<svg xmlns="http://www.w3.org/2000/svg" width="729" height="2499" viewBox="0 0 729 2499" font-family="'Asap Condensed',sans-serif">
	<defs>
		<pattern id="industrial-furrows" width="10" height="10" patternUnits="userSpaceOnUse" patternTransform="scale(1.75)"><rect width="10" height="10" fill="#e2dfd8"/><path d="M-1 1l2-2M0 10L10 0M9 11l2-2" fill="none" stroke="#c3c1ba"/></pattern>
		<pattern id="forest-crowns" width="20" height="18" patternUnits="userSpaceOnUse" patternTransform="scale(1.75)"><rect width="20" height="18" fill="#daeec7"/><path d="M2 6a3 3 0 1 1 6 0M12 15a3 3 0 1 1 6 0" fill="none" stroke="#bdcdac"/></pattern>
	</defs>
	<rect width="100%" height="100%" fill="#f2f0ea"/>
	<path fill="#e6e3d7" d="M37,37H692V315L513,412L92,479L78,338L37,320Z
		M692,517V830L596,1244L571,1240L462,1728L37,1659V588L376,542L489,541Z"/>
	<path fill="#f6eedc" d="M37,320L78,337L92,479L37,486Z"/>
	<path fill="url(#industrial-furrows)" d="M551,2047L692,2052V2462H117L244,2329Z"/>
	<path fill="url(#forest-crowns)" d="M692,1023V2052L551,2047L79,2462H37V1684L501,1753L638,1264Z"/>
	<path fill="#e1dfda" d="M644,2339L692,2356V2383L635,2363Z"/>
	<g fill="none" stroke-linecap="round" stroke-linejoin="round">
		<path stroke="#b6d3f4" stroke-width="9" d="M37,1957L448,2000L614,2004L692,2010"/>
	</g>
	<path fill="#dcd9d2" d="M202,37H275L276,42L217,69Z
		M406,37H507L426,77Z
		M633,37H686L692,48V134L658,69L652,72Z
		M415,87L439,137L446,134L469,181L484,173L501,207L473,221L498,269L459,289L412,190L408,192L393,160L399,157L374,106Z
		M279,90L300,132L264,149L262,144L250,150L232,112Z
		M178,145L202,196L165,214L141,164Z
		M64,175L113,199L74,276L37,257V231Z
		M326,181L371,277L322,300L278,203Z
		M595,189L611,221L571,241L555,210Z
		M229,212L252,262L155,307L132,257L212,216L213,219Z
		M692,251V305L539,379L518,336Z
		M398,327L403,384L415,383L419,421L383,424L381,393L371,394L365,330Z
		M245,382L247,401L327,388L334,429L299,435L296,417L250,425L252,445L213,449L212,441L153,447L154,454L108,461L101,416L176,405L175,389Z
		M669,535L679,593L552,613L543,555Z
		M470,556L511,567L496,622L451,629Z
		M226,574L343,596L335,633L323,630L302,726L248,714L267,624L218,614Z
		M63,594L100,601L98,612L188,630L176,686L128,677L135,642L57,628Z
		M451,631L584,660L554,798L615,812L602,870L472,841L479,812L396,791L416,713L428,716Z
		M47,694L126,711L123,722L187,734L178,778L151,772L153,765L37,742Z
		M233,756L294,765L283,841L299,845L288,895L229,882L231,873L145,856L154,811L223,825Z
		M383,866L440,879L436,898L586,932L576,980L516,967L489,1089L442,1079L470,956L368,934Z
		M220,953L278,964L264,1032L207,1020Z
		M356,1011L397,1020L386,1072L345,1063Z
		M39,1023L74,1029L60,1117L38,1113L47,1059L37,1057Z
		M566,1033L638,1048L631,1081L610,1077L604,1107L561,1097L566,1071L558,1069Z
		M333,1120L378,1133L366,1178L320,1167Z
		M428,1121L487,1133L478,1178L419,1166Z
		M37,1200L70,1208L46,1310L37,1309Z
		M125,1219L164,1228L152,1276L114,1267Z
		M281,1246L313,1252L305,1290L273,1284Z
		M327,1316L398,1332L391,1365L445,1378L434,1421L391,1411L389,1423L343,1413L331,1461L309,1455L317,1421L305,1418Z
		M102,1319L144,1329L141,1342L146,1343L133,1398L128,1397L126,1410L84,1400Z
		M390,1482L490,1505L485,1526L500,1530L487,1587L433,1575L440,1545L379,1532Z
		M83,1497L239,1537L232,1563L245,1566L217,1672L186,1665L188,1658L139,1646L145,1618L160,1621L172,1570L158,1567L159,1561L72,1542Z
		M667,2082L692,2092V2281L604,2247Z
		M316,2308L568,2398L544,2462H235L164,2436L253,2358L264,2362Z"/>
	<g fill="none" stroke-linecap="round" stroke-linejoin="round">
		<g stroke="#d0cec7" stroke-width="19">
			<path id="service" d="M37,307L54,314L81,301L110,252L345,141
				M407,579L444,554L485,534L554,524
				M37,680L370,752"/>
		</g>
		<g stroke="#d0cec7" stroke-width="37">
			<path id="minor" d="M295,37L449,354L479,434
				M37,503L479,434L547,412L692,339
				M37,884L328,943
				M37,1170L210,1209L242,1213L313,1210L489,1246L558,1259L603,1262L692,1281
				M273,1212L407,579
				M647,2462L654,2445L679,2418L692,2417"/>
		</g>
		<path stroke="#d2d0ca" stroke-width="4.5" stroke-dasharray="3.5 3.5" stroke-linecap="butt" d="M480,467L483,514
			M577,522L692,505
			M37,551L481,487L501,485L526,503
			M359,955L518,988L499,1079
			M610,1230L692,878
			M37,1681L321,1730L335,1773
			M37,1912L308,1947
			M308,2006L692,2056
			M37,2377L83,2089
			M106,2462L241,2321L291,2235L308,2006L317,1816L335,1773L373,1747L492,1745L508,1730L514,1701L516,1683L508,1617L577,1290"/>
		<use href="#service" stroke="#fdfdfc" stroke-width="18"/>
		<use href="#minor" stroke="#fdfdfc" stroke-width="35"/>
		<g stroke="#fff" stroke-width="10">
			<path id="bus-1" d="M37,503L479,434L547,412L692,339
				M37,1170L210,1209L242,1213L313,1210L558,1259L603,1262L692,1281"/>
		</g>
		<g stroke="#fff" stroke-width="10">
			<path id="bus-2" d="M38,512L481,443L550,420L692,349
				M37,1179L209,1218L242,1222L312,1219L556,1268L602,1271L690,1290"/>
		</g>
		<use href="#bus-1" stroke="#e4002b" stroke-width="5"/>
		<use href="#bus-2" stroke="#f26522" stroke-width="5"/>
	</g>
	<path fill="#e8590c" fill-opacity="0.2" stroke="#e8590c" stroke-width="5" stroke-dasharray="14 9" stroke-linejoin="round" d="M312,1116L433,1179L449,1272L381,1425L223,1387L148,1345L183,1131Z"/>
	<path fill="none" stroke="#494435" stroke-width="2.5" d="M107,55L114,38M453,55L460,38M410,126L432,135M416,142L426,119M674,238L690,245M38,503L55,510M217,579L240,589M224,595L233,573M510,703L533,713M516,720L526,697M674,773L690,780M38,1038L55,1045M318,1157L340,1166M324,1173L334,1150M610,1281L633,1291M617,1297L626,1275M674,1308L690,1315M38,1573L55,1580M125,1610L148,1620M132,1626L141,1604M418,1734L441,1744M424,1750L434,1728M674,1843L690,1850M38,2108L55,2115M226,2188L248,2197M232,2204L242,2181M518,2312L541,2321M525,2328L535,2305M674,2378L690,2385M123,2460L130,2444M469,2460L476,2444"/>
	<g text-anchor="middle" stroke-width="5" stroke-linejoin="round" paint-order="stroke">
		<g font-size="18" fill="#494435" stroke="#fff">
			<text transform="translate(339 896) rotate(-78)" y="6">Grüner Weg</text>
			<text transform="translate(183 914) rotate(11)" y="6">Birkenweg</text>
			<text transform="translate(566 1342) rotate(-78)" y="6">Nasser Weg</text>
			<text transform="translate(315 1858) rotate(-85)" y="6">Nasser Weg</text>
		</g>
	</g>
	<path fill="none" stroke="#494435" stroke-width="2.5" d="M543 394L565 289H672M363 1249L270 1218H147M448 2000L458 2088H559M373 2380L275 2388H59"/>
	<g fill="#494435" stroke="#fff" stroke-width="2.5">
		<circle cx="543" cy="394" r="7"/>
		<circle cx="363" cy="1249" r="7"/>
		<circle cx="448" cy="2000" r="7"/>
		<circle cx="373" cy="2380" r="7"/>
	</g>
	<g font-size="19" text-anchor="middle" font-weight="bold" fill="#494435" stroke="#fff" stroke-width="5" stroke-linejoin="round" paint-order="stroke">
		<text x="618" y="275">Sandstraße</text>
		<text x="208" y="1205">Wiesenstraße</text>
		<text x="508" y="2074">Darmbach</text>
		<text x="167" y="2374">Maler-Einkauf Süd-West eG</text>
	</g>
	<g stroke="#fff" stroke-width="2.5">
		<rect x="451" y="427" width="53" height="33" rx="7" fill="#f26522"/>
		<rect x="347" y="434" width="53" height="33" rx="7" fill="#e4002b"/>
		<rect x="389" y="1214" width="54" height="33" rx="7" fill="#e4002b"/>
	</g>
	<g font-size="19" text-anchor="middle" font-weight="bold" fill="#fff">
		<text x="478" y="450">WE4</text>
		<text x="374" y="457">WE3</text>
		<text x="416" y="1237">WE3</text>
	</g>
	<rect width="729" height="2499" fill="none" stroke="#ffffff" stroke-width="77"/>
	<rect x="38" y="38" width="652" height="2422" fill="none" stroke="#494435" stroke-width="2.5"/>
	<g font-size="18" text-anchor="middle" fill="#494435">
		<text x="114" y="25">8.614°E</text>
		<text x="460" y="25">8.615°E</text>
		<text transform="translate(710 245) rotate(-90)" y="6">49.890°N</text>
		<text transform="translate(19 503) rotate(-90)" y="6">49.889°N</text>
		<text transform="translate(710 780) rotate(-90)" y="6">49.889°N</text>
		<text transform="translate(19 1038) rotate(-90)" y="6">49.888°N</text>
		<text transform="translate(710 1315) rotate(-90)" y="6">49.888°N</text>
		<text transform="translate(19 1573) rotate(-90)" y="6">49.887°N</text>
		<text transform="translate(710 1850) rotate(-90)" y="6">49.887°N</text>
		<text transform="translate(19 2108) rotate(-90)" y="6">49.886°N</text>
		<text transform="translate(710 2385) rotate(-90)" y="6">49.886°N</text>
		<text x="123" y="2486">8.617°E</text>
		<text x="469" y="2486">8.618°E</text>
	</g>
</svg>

──────────

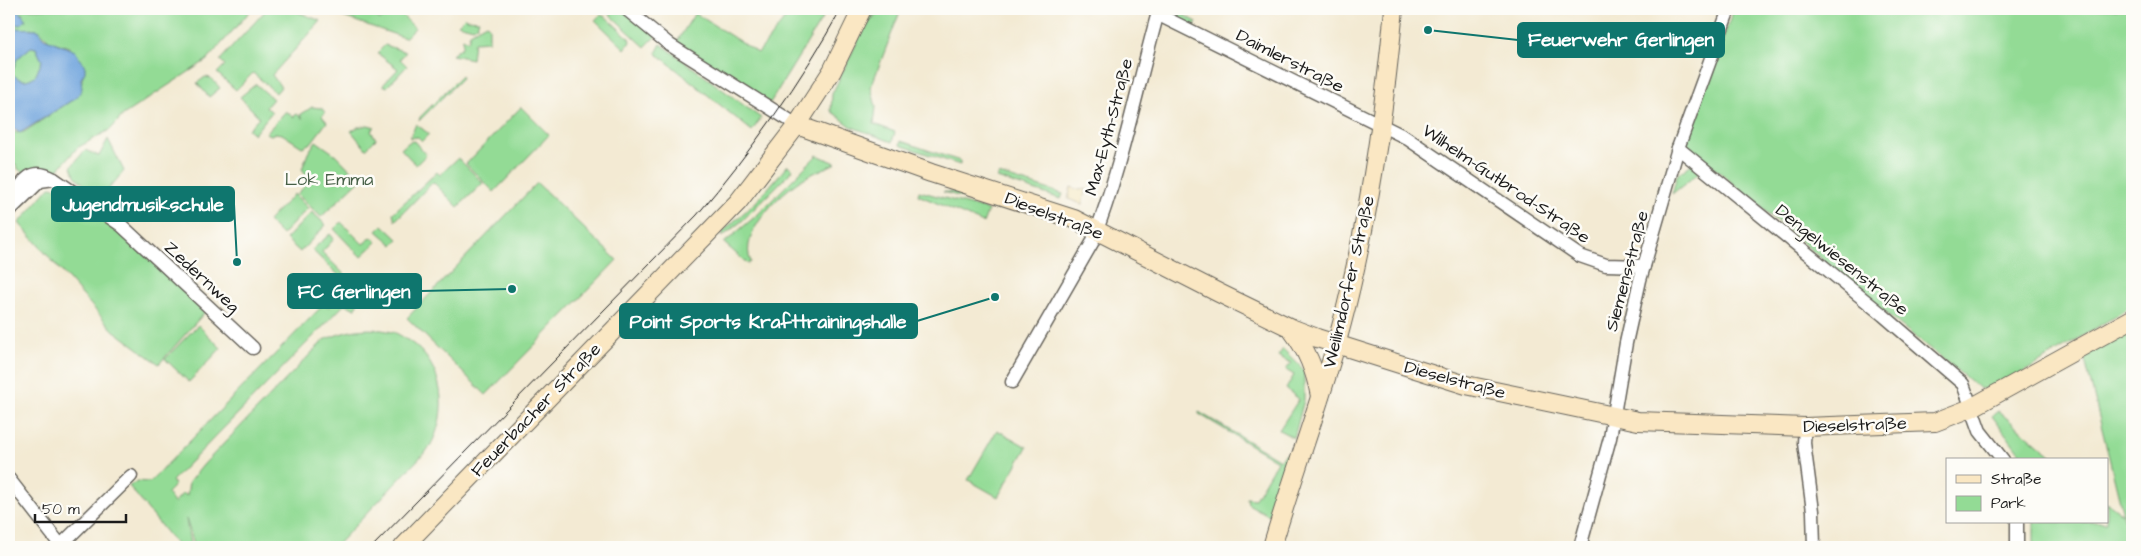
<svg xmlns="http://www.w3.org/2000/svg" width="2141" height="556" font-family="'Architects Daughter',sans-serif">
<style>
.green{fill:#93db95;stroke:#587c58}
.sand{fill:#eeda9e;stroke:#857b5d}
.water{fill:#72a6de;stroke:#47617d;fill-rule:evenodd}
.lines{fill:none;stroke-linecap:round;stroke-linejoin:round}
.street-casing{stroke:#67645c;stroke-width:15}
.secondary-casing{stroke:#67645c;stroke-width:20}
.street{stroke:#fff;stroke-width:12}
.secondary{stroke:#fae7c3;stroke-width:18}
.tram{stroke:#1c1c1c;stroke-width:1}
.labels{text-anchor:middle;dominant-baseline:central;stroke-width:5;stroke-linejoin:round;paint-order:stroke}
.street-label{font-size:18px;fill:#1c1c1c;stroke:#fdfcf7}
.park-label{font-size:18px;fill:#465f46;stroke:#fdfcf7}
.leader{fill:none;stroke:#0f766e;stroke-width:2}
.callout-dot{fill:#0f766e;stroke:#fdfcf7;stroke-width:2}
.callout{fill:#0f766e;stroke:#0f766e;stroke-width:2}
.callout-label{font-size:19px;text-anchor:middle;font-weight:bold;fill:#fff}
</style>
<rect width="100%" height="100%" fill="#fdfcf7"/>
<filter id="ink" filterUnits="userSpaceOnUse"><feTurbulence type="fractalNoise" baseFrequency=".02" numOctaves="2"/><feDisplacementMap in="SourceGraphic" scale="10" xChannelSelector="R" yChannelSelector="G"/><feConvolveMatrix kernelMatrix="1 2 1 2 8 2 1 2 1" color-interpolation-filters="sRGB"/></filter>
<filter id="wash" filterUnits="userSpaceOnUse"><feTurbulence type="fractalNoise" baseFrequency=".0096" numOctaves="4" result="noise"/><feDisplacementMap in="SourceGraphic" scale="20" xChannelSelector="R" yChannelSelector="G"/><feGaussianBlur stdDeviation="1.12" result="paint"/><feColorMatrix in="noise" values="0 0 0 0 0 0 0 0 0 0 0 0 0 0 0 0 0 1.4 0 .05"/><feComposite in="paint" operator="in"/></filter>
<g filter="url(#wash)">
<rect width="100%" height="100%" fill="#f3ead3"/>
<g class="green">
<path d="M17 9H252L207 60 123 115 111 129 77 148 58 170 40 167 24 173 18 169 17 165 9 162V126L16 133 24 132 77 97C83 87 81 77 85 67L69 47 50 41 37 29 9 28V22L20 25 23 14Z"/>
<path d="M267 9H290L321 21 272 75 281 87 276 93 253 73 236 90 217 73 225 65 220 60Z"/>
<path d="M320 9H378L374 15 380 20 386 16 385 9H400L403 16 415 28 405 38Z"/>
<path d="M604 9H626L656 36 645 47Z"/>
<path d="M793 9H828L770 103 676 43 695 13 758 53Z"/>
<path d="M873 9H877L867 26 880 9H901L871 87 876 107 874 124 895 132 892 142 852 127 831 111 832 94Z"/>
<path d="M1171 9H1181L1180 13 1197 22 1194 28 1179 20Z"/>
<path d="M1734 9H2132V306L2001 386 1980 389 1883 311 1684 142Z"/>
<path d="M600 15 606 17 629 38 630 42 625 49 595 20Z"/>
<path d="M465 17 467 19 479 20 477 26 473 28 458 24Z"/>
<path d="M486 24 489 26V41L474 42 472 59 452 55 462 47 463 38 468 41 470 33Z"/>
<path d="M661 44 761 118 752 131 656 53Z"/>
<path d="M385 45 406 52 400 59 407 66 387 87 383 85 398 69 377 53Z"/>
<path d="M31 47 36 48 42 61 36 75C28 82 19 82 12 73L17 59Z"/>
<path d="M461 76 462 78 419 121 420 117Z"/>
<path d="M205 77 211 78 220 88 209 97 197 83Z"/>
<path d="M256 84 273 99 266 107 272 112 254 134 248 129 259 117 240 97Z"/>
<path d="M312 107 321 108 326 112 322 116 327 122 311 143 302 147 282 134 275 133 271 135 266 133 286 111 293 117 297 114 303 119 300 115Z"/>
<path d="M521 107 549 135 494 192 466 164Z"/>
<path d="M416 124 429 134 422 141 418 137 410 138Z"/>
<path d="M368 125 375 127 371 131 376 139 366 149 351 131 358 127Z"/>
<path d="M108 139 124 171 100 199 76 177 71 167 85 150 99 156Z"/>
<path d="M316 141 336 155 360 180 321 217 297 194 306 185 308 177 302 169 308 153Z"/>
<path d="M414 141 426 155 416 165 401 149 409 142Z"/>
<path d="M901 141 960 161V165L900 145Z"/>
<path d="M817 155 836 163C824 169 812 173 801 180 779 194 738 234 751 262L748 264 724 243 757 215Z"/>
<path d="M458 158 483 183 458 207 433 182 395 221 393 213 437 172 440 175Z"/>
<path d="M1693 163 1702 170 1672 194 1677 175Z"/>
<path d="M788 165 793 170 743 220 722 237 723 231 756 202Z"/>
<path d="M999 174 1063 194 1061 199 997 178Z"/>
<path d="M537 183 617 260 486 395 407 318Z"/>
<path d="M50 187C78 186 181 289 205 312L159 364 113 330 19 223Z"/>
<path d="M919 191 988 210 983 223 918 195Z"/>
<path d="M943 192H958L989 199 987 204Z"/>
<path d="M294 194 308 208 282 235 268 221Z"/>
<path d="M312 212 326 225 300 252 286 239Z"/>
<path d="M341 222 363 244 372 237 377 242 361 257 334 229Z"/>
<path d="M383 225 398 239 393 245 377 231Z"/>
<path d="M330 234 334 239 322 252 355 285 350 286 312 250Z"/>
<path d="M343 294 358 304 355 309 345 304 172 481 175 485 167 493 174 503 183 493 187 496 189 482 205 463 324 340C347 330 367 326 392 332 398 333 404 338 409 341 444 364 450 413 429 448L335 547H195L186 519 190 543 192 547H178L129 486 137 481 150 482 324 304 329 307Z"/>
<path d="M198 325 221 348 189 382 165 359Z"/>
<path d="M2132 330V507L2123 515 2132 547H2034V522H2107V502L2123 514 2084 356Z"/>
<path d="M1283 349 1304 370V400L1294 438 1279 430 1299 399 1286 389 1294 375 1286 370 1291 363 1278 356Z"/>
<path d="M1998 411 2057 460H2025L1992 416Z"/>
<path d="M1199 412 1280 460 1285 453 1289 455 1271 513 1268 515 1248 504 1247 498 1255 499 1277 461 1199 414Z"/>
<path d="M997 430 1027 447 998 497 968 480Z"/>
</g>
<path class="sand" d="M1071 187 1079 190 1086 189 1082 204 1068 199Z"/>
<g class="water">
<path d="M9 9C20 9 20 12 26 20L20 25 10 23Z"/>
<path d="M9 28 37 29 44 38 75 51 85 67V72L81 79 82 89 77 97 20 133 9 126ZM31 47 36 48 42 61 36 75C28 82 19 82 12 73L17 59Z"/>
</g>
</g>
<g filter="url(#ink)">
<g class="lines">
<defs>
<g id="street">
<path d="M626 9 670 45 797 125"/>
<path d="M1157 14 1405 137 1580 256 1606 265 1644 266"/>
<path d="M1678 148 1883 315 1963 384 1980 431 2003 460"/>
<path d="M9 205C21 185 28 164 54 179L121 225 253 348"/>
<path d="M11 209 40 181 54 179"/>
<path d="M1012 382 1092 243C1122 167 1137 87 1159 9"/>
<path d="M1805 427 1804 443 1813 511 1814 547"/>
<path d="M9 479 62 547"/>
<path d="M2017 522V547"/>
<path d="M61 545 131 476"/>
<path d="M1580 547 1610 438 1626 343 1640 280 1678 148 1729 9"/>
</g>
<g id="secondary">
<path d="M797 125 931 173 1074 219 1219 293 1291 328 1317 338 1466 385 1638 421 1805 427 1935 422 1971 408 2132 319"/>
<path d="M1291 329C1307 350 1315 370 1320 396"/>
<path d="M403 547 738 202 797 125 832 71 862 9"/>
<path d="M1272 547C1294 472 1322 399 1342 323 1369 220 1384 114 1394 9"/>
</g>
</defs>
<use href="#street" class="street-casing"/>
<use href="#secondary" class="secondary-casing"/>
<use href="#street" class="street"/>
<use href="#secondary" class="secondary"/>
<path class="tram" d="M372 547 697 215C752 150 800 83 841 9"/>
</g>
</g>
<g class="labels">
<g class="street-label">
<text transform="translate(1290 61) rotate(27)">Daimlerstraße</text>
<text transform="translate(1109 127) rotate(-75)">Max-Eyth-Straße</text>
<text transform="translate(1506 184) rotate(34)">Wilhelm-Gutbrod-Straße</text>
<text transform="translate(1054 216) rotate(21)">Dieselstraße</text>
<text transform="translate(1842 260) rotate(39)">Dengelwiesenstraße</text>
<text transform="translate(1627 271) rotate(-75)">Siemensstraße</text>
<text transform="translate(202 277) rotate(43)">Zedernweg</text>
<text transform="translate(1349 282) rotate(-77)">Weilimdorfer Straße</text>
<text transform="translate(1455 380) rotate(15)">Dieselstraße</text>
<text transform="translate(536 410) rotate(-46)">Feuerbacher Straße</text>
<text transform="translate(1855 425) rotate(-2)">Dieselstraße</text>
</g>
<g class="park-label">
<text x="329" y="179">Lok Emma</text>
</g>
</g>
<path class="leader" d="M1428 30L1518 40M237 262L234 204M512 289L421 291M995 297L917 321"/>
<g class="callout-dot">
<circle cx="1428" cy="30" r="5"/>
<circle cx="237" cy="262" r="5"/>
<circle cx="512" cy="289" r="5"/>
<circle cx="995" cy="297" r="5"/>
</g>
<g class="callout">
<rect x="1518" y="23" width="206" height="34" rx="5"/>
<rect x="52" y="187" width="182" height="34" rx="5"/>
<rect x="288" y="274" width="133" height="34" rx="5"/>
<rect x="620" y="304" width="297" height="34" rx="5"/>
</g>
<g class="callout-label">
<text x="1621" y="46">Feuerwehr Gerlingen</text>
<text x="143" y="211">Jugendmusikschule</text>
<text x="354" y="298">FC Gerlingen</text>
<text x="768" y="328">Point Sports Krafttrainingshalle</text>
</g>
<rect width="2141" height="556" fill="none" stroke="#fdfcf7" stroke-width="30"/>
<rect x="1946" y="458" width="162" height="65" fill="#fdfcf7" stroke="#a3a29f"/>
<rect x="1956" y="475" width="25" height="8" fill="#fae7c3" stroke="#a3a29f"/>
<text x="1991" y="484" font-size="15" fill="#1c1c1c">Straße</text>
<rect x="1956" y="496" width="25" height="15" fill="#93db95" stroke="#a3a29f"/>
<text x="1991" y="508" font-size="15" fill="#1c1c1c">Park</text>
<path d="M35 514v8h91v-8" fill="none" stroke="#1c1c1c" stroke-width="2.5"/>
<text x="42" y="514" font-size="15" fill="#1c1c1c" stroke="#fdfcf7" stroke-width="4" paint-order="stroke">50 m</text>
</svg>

──────────

Go through the records and tally the lines that include "wash". Write only the number.

__Task answer__: 2